In late November, the Egan Warming Center, which gives shelter on freezing nights, was unable to open due to a lack of available volunteers. This prompted hundreds of people to subsequently sign up for volunteer training.

Also in November, Eugene Mayor Kitty Piercy declared a state of emergency on homelessness in Eugene. On Nov. 24, the Eugene City Council passed a Dusk to Dawn pilot program, which allows people to sleep legally at city-approved locations around town. The city approved a new site at St. Vincent de Paul on Hwy. 99, as well as a site on Martin Luther King Boulevard, on Dec. 14.

Also at the Dec. 14 City Council meeting, the city passed a Housing First resolution. Housing First is a model in which the focus is on quickly providing permanent housing, not temporary shelter, to those experiencing homelessness, and then offering services such as access to medical care. 

County spokesperson Devon Ashbridge says Lane County, along with other Oregon counties, is currently requesting that the Oregon State Legislature add $10 million to the state’s Emergency Housing Account and State Homeless Assistance Program. If passed, Lane County would potentially receive about “$1.2 million to help reduce the homeless shelter crisis,” Ashbridge wrote in an email to EW. 

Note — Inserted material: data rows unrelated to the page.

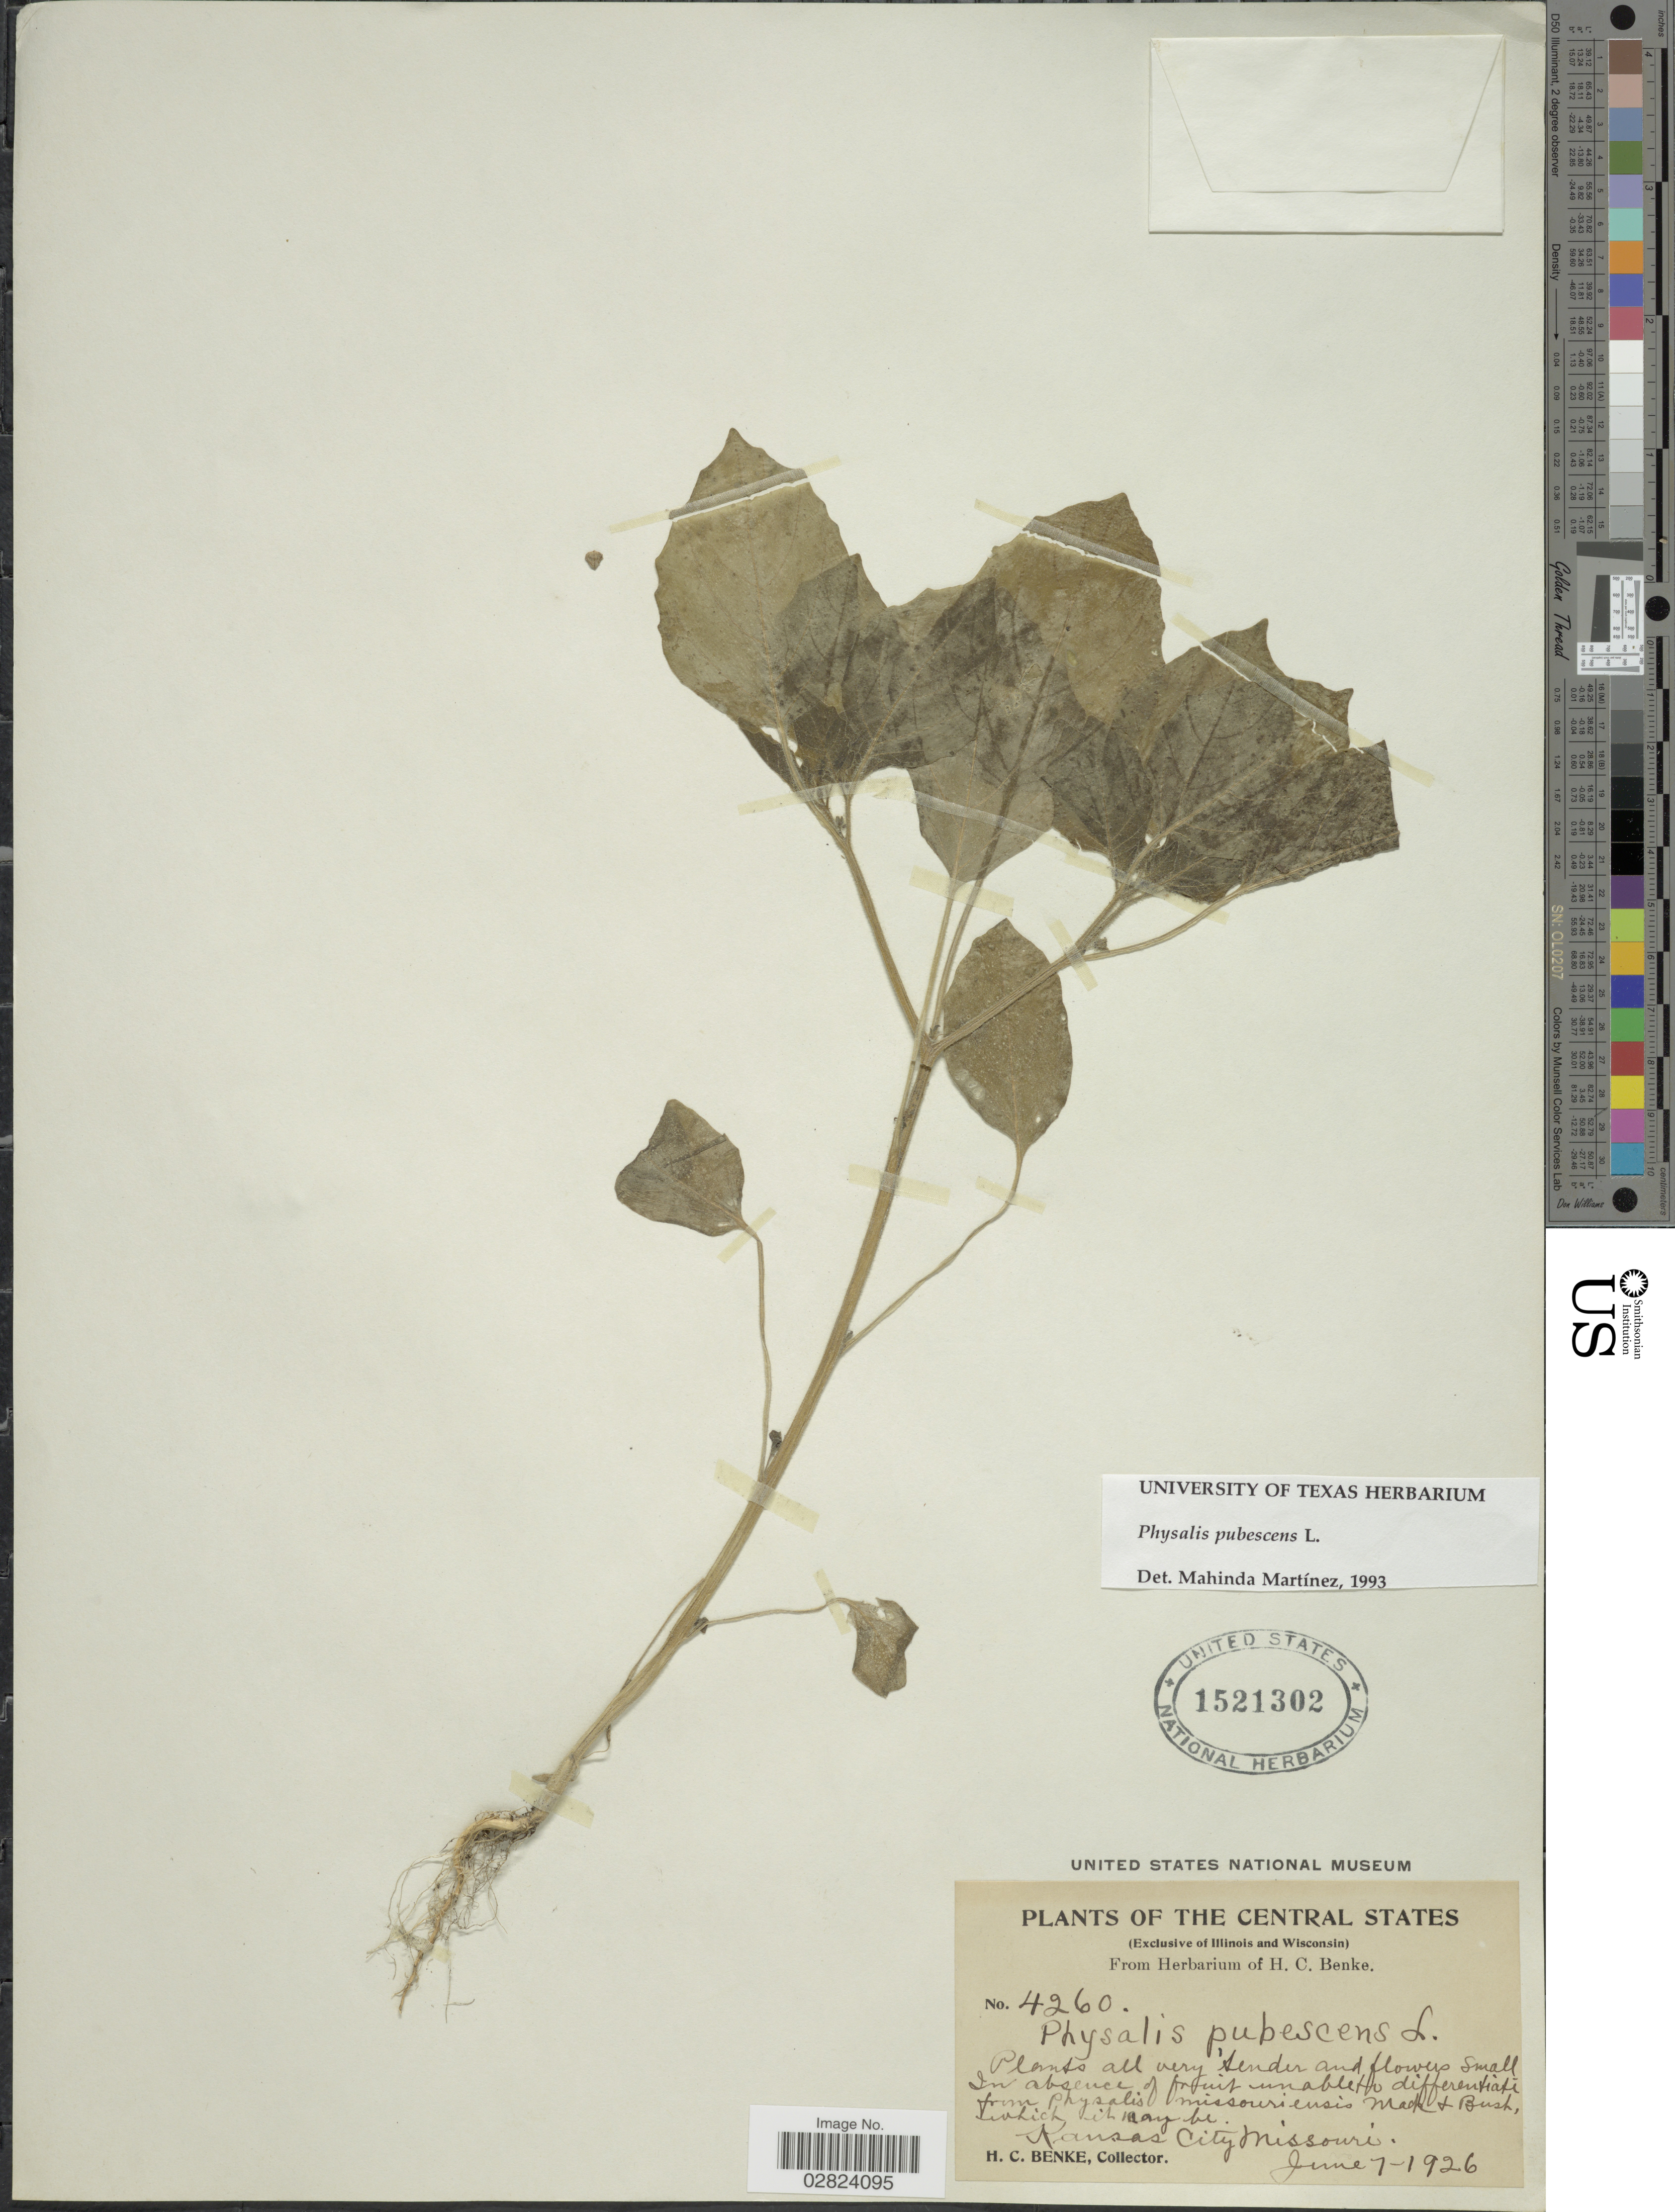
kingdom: Plantae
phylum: Tracheophyta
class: Magnoliopsida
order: Solanales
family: Solanaceae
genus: Physalis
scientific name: Physalis pubescens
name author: L.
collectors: H. Benke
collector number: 4260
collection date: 1926-06-07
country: United States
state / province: Missouri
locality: The Central States. Kansas City.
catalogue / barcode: US 1521302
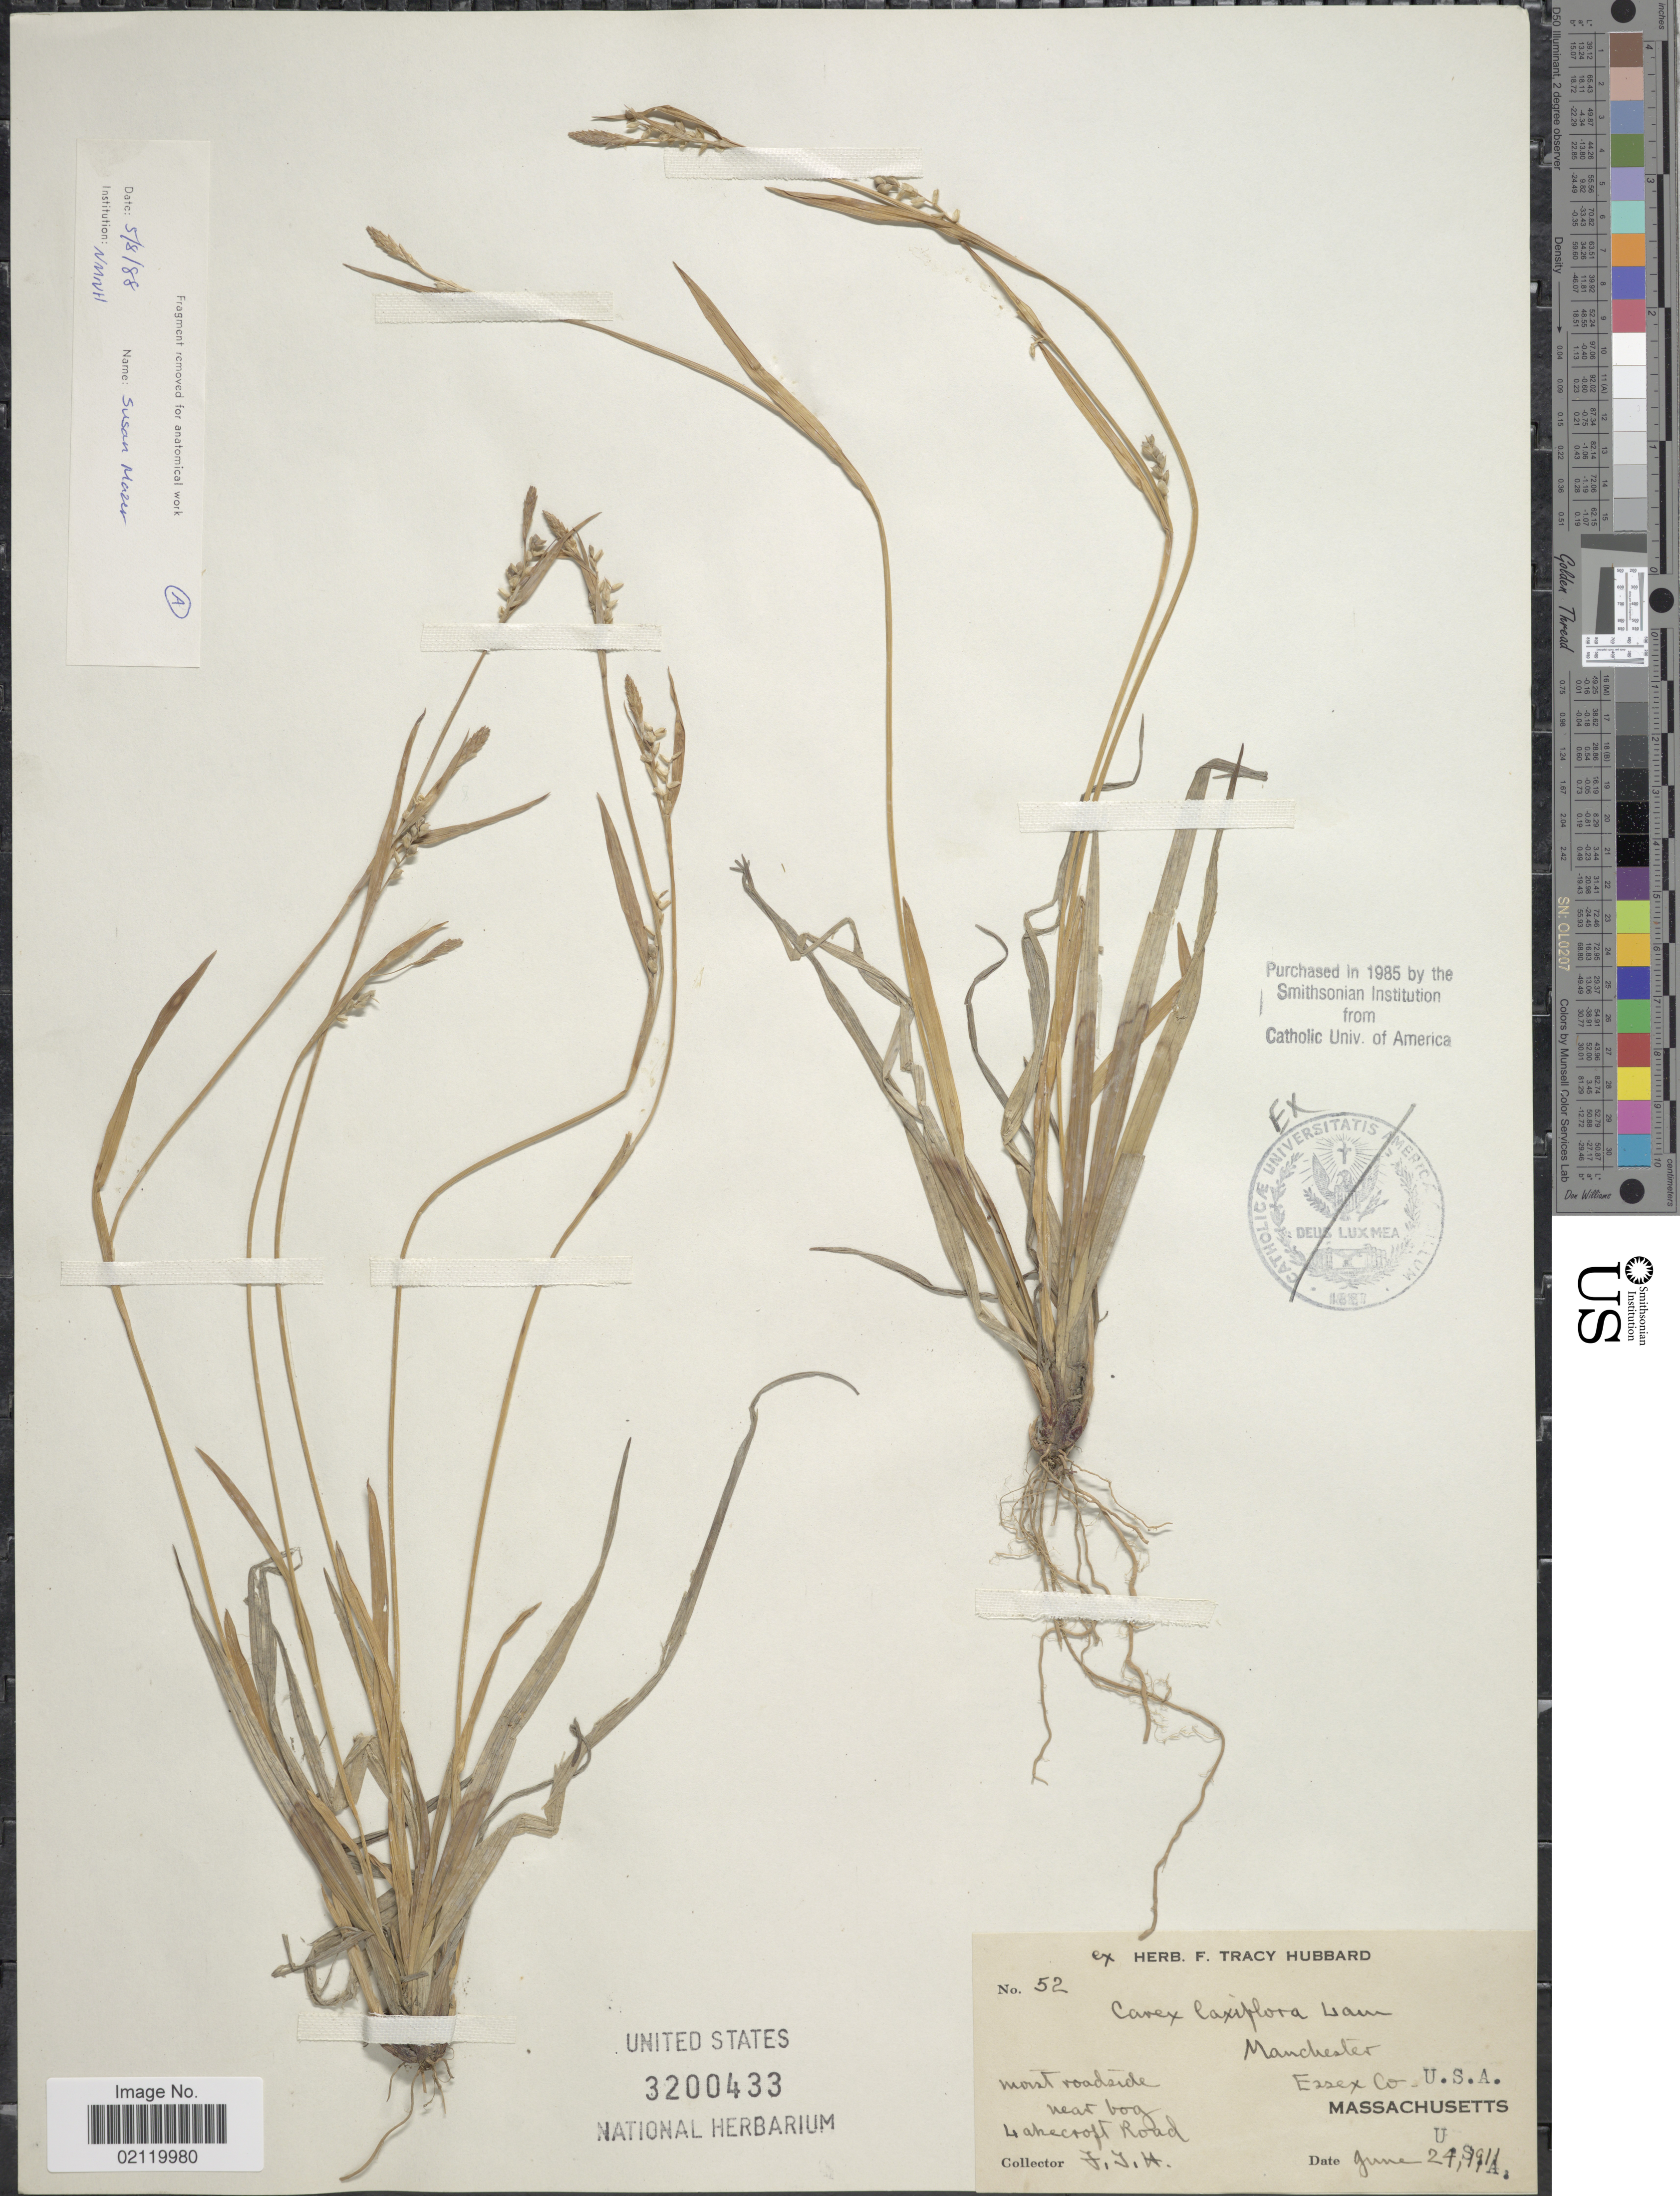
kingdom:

In addition, Ashbridge says the county and the Poverty and Homeless Board (PHB) are working on a draft plan for “additional publicly funded shelter beds for homeless persons,” but that plan is still in its preliminary stages. The county doesn’t currently have plans for a full-scale homeless shelter.  

“To my knowledge, that decision has not yet been made,” Ashbridge says. 

The petition, listed on Moveon.org as “Public Homeless Shelter Option for Lane County,” will be hand delivered when complete by Sielicki to the mayors of the major towns in Lane County, state legislators, the governor and the Lane County Commission.